**Work instructions**
Restate verbatim the span of lines below between the line with "Cohen, J. H." and the line with "Duncan, J. (1993).", including those two lines, and only that span.

**Input data**
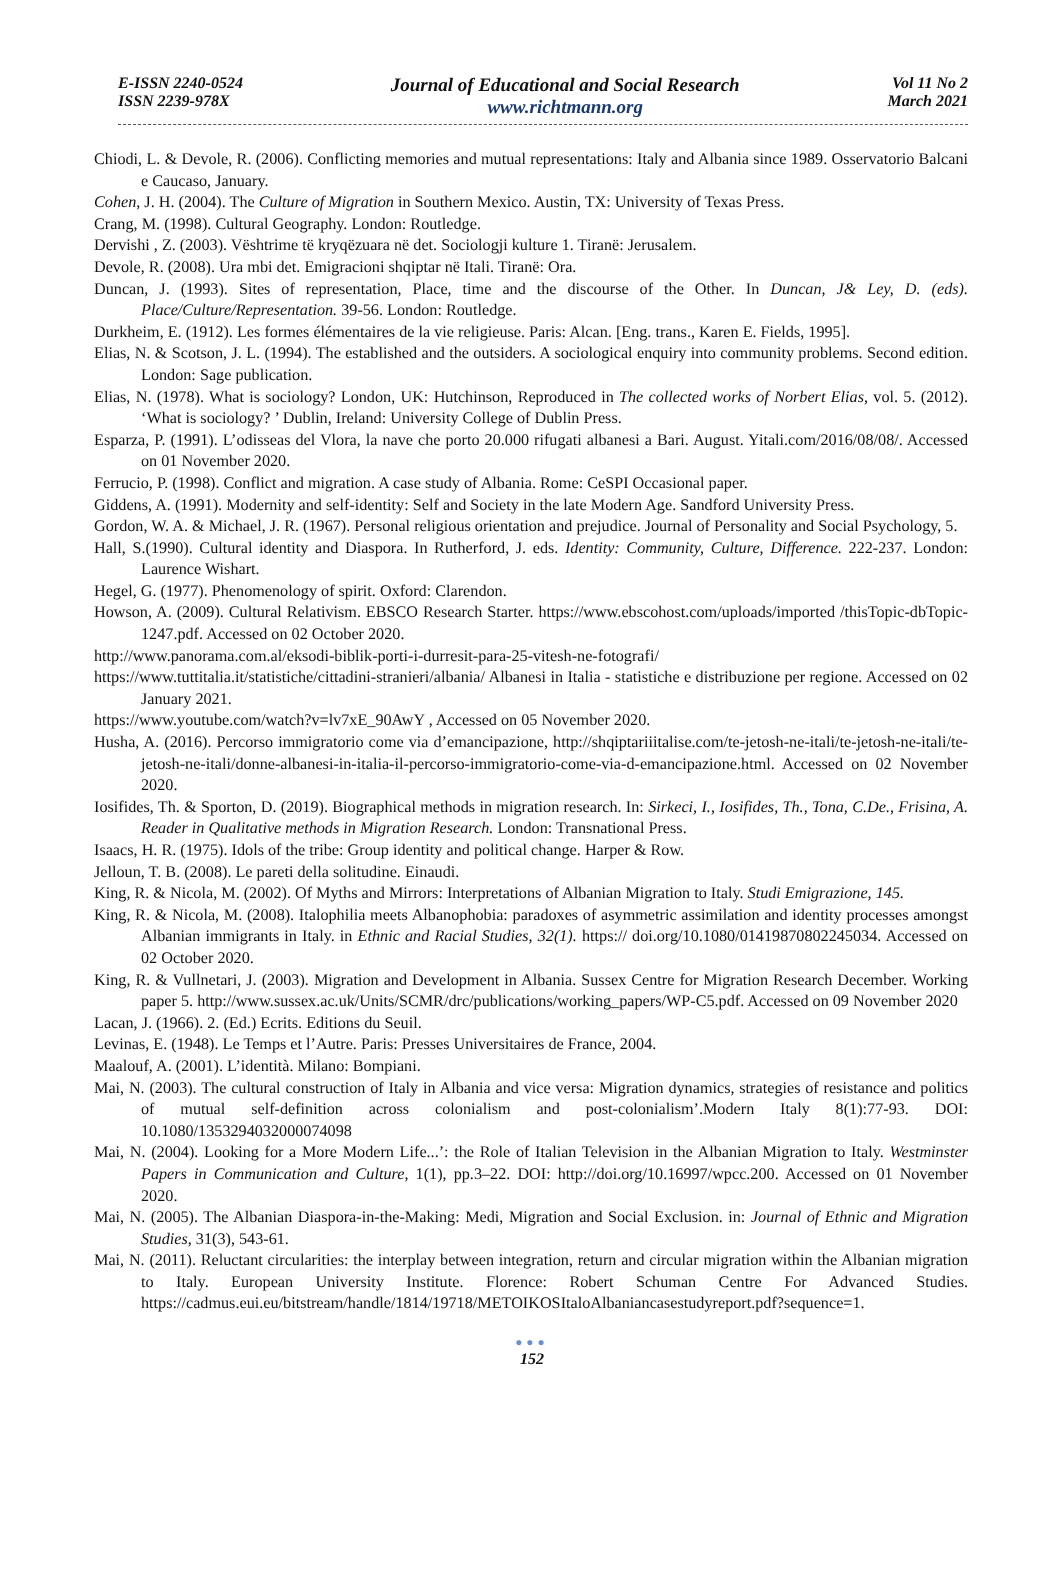E-ISSN 2240-0524
ISSN 2239-978X
Journal of Educational and Social Research
www.richtmann.org
Vol 11 No 2
March 2021
Chiodi, L. & Devole, R. (2006). Conflicting memories and mutual representations: Italy and Albania since 1989. Osservatorio Balcani e Caucaso, January.
Cohen, J. H. (2004). The Culture of Migration in Southern Mexico. Austin, TX: University of Texas Press.
Crang, M. (1998). Cultural Geography. London: Routledge.
Dervishi , Z. (2003). Vështrime të kryqëzuara në det. Sociologji kulture 1. Tiranë: Jerusalem.
Devole, R. (2008). Ura mbi det. Emigracioni shqiptar në Itali. Tiranë: Ora.
Duncan, J. (1993). Sites of representation, Place, time and the discourse of the Other. In Duncan, J& Ley, D. (eds). Place/Culture/Representation. 39-56. London: Routledge.
Durkheim, E. (1912). Les formes élémentaires de la vie religieuse. Paris: Alcan. [Eng. trans., Karen E. Fields, 1995].
Elias, N. & Scotson, J. L. (1994). The established and the outsiders. A sociological enquiry into community problems. Second edition. London: Sage publication.
Elias, N. (1978). What is sociology? London, UK: Hutchinson, Reproduced in The collected works of Norbert Elias, vol. 5. (2012). ‘What is sociology? ’ Dublin, Ireland: University College of Dublin Press.
Esparza, P. (1991). L’odisseas del Vlora, la nave che porto 20.000 rifugati albanesi a Bari. August. Yitali.com/2016/08/08/. Accessed on 01 November 2020.
Ferrucio, P. (1998). Conflict and migration. A case study of Albania. Rome: CeSPI Occasional paper.
Giddens, A. (1991). Modernity and self-identity: Self and Society in the late Modern Age. Sandford University Press.
Gordon, W. A. & Michael, J. R. (1967). Personal religious orientation and prejudice. Journal of Personality and Social Psychology, 5.
Hall, S.(1990). Cultural identity and Diaspora. In Rutherford, J. eds. Identity: Community, Culture, Difference. 222-237. London: Laurence Wishart.
Hegel, G. (1977). Phenomenology of spirit. Oxford: Clarendon.
Howson, A. (2009). Cultural Relativism. EBSCO Research Starter. https://www.ebscohost.com/uploads/imported /thisTopic-dbTopic-1247.pdf. Accessed on 02 October 2020.
http://www.panorama.com.al/eksodi-biblik-porti-i-durresit-para-25-vitesh-ne-fotografi/
https://www.tuttitalia.it/statistiche/cittadini-stranieri/albania/ Albanesi in Italia - statistiche e distribuzione per regione. Accessed on 02 January 2021.
https://www.youtube.com/watch?v=lv7xE_90AwY , Accessed on 05 November 2020.
Husha, A. (2016). Percorso immigratorio come via d’emancipazione, http://shqiptariiitalise.com/te-jetosh-ne-itali/te-jetosh-ne-itali/te-jetosh-ne-itali/donne-albanesi-in-italia-il-percorso-immigratorio-come-via-d-emancipazione.html. Accessed on 02 November 2020.
Iosifides, Th. & Sporton, D. (2019). Biographical methods in migration research. In: Sirkeci, I., Iosifides, Th., Tona, C.De., Frisina, A. Reader in Qualitative methods in Migration Research. London: Transnational Press.
Isaacs, H. R. (1975). Idols of the tribe: Group identity and political change. Harper & Row.
Jelloun, T. B. (2008). Le pareti della solitudine. Einaudi.
King, R. & Nicola, M. (2002). Of Myths and Mirrors: Interpretations of Albanian Migration to Italy. Studi Emigrazione, 145.
King, R. & Nicola, M. (2008). Italophilia meets Albanophobia: paradoxes of asymmetric assimilation and identity processes amongst Albanian immigrants in Italy. in Ethnic and Racial Studies, 32(1). https:// doi.org/10.1080/01419870802245034. Accessed on 02 October 2020.
King, R. & Vullnetari, J. (2003). Migration and Development in Albania. Sussex Centre for Migration Research December. Working paper 5. http://www.sussex.ac.uk/Units/SCMR/drc/publications/working_papers/WP-C5.pdf. Accessed on 09 November 2020
Lacan, J. (1966). 2. (Ed.) Ecrits. Editions du Seuil.
Levinas, E. (1948). Le Temps et l’Autre. Paris: Presses Universitaires de France, 2004.
Maalouf, A. (2001). L’identità. Milano: Bompiani.
Mai, N. (2003). The cultural construction of Italy in Albania and vice versa: Migration dynamics, strategies of resistance and politics of mutual self-definition across colonialism and post-colonialism’.Modern Italy 8(1):77-93. DOI: 10.1080/1353294032000074098
Mai, N. (2004). Looking for a More Modern Life...’: the Role of Italian Television in the Albanian Migration to Italy. Westminster Papers in Communication and Culture, 1(1), pp.3–22. DOI: http://doi.org/10.16997/wpcc.200. Accessed on 01 November 2020.
Mai, N. (2005). The Albanian Diaspora-in-the-Making: Medi, Migration and Social Exclusion. in: Journal of Ethnic and Migration Studies, 31(3), 543-61.
Mai, N. (2011). Reluctant circularities: the interplay between integration, return and circular migration within the Albanian migration to Italy. European University Institute. Florence: Robert Schuman Centre For Advanced Studies. https://cadmus.eui.eu/bitstream/handle/1814/19718/METOIKOSItaloAlbaniancasestudyreport.pdf?sequence=1.
●●●
152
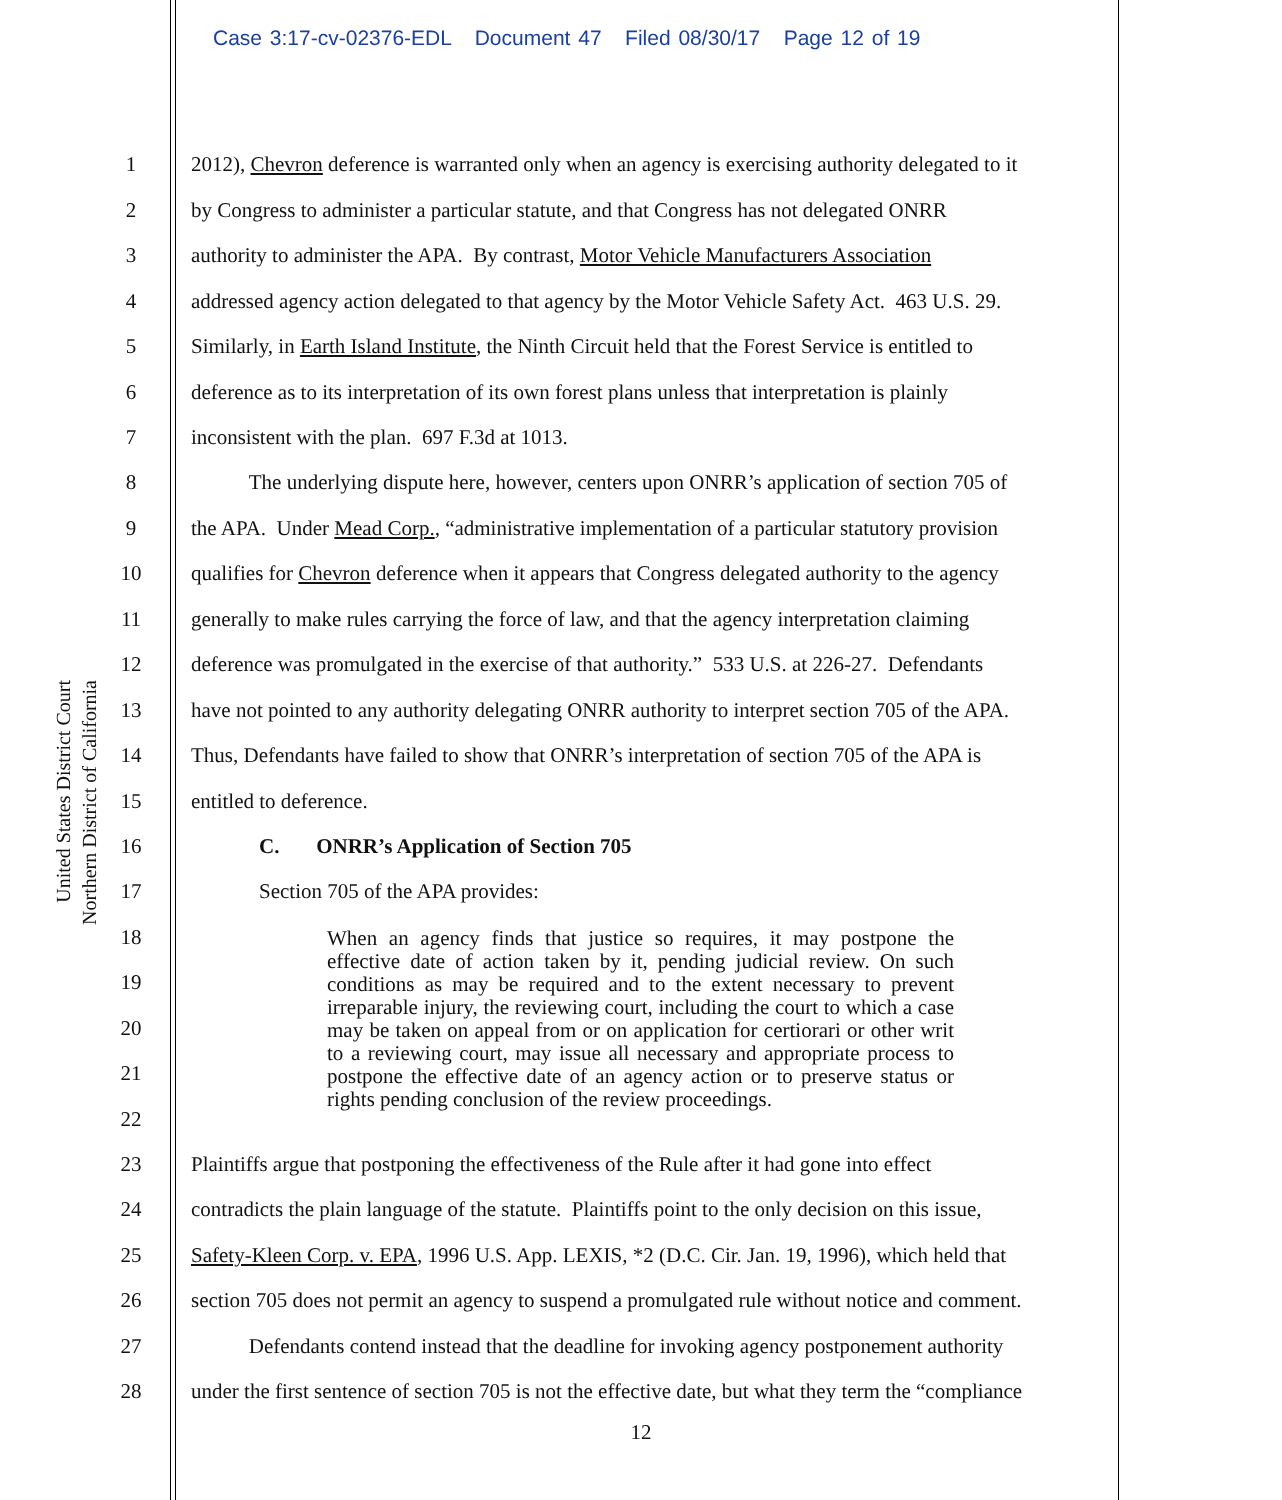Case 3:17-cv-02376-EDL Document 47 Filed 08/30/17 Page 12 of 19
United States District Court
Northern District of California
1 2012), Chevron deference is warranted only when an agency is exercising authority delegated to it
2 by Congress to administer a particular statute, and that Congress has not delegated ONRR
3 authority to administer the APA. By contrast, Motor Vehicle Manufacturers Association
4 addressed agency action delegated to that agency by the Motor Vehicle Safety Act. 463 U.S. 29.
5 Similarly, in Earth Island Institute, the Ninth Circuit held that the Forest Service is entitled to
6 deference as to its interpretation of its own forest plans unless that interpretation is plainly
7 inconsistent with the plan. 697 F.3d at 1013.
8 The underlying dispute here, however, centers upon ONRR’s application of section 705 of
9 the APA. Under Mead Corp., “administrative implementation of a particular statutory provision
10 qualifies for Chevron deference when it appears that Congress delegated authority to the agency
11 generally to make rules carrying the force of law, and that the agency interpretation claiming
12 deference was promulgated in the exercise of that authority.” 533 U.S. at 226-27. Defendants
13 have not pointed to any authority delegating ONRR authority to interpret section 705 of the APA.
14 Thus, Defendants have failed to show that ONRR’s interpretation of section 705 of the APA is
15 entitled to deference.
16 C. ONRR’s Application of Section 705
17 Section 705 of the APA provides:
18
19
20
21
22
When an agency finds that justice so requires, it may postpone the effective date of action taken by it, pending judicial review. On such conditions as may be required and to the extent necessary to prevent irreparable injury, the reviewing court, including the court to which a case may be taken on appeal from or on application for certiorari or other writ to a reviewing court, may issue all necessary and appropriate process to postpone the effective date of an agency action or to preserve status or rights pending conclusion of the review proceedings.
23 Plaintiffs argue that postponing the effectiveness of the Rule after it had gone into effect
24 contradicts the plain language of the statute. Plaintiffs point to the only decision on this issue,
25 Safety-Kleen Corp. v. EPA, 1996 U.S. App. LEXIS, *2 (D.C. Cir. Jan. 19, 1996), which held that
26 section 705 does not permit an agency to suspend a promulgated rule without notice and comment.
27 Defendants contend instead that the deadline for invoking agency postponement authority
28 under the first sentence of section 705 is not the effective date, but what they term the “compliance
12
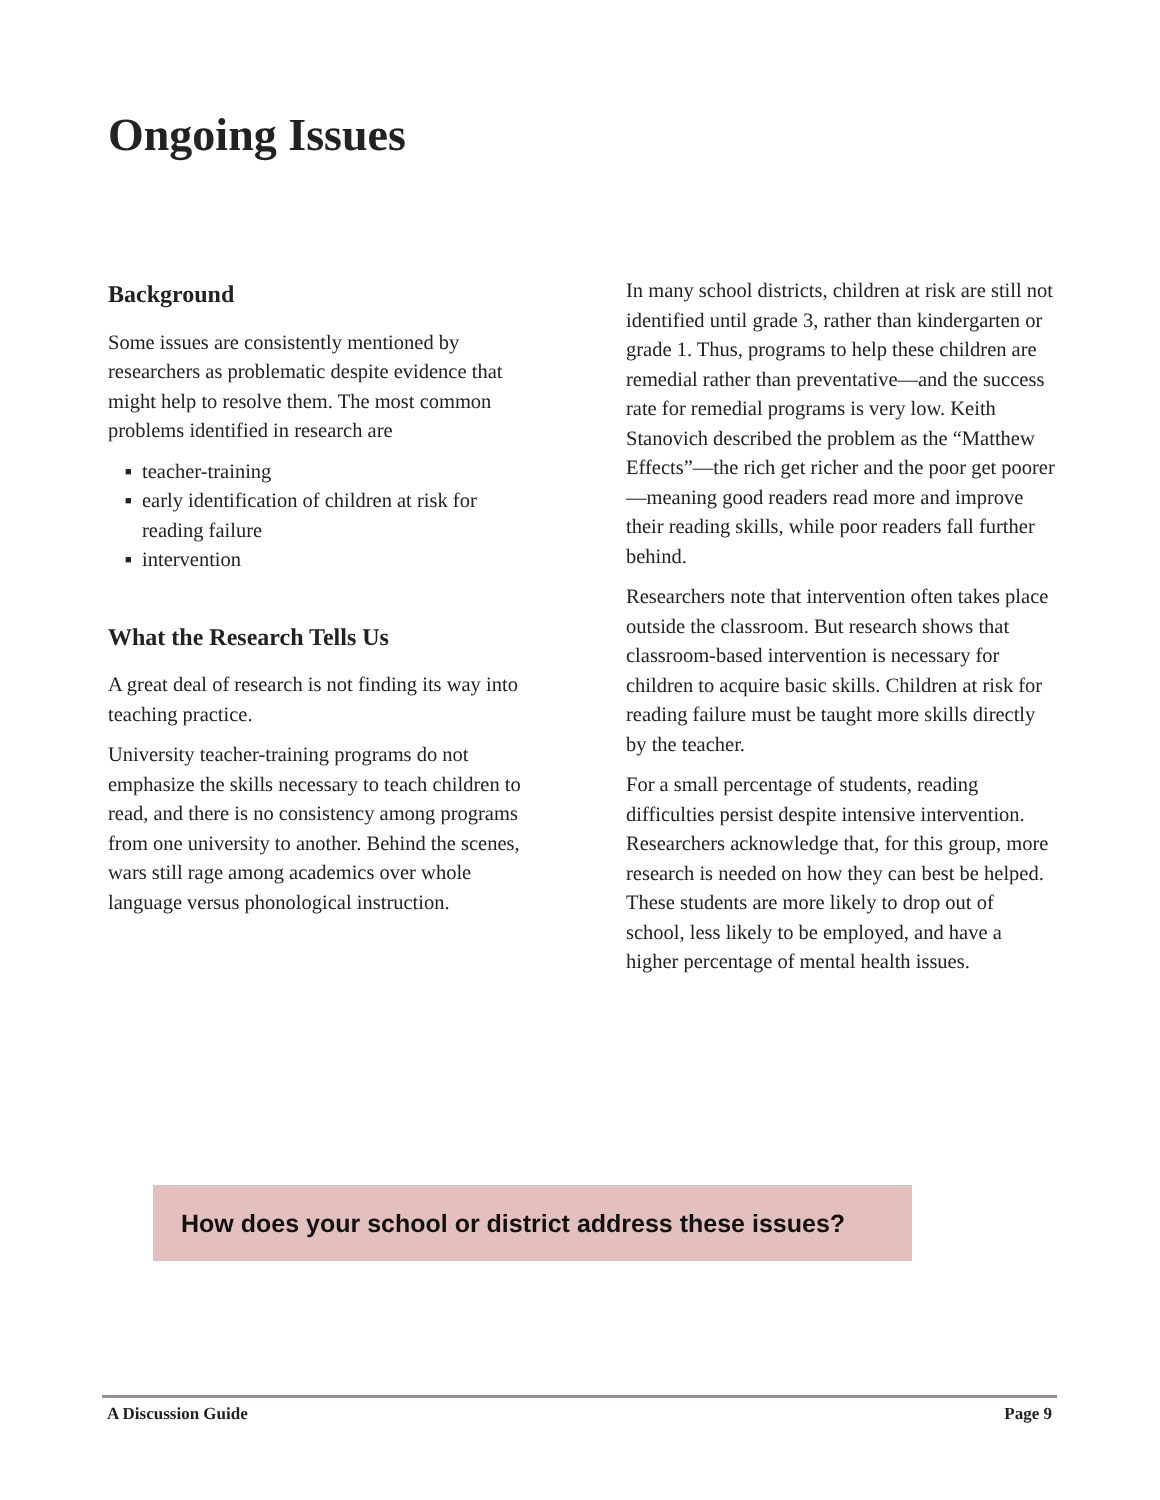Ongoing Issues
Background
Some issues are consistently mentioned by researchers as problematic despite evidence that might help to resolve them. The most common problems identified in research are
■ teacher-training
■ early identification of children at risk for reading failure
■ intervention
What the Research Tells Us
A great deal of research is not finding its way into teaching practice.
University teacher-training programs do not emphasize the skills necessary to teach children to read, and there is no consistency among programs from one university to another. Behind the scenes, wars still rage among academics over whole language versus phonological instruction.
In many school districts, children at risk are still not identified until grade 3, rather than kindergarten or grade 1. Thus, programs to help these children are remedial rather than preventative—and the success rate for remedial programs is very low. Keith Stanovich described the problem as the “Matthew Effects”—the rich get richer and the poor get poorer—meaning good readers read more and improve their reading skills, while poor readers fall further behind.
Researchers note that intervention often takes place outside the classroom. But research shows that classroom-based intervention is necessary for children to acquire basic skills. Children at risk for reading failure must be taught more skills directly by the teacher.
For a small percentage of students, reading difficulties persist despite intensive intervention. Researchers acknowledge that, for this group, more research is needed on how they can best be helped. These students are more likely to drop out of school, less likely to be employed, and have a higher percentage of mental health issues.
How does your school or district address these issues?
A Discussion Guide Page 9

**The answer**
Cohen, J. H. (2004). The Culture of Migration in Southern Mexico. Austin, TX: University of Texas Press.
Crang, M. (1998). Cultural Geography. London: Routledge.
Dervishi , Z. (2003). Vështrime të kryqëzuara në det. Sociologji kulture 1. Tiranë: Jerusalem.
Devole, R. (2008). Ura mbi det. Emigracioni shqiptar në Itali. Tiranë: Ora.
Duncan, J. (1993). Sites of representation, Place, time and the discourse of the Other. In Duncan, J& Ley, D. (eds). Place/Culture/Representation. 39-56. London: Routledge.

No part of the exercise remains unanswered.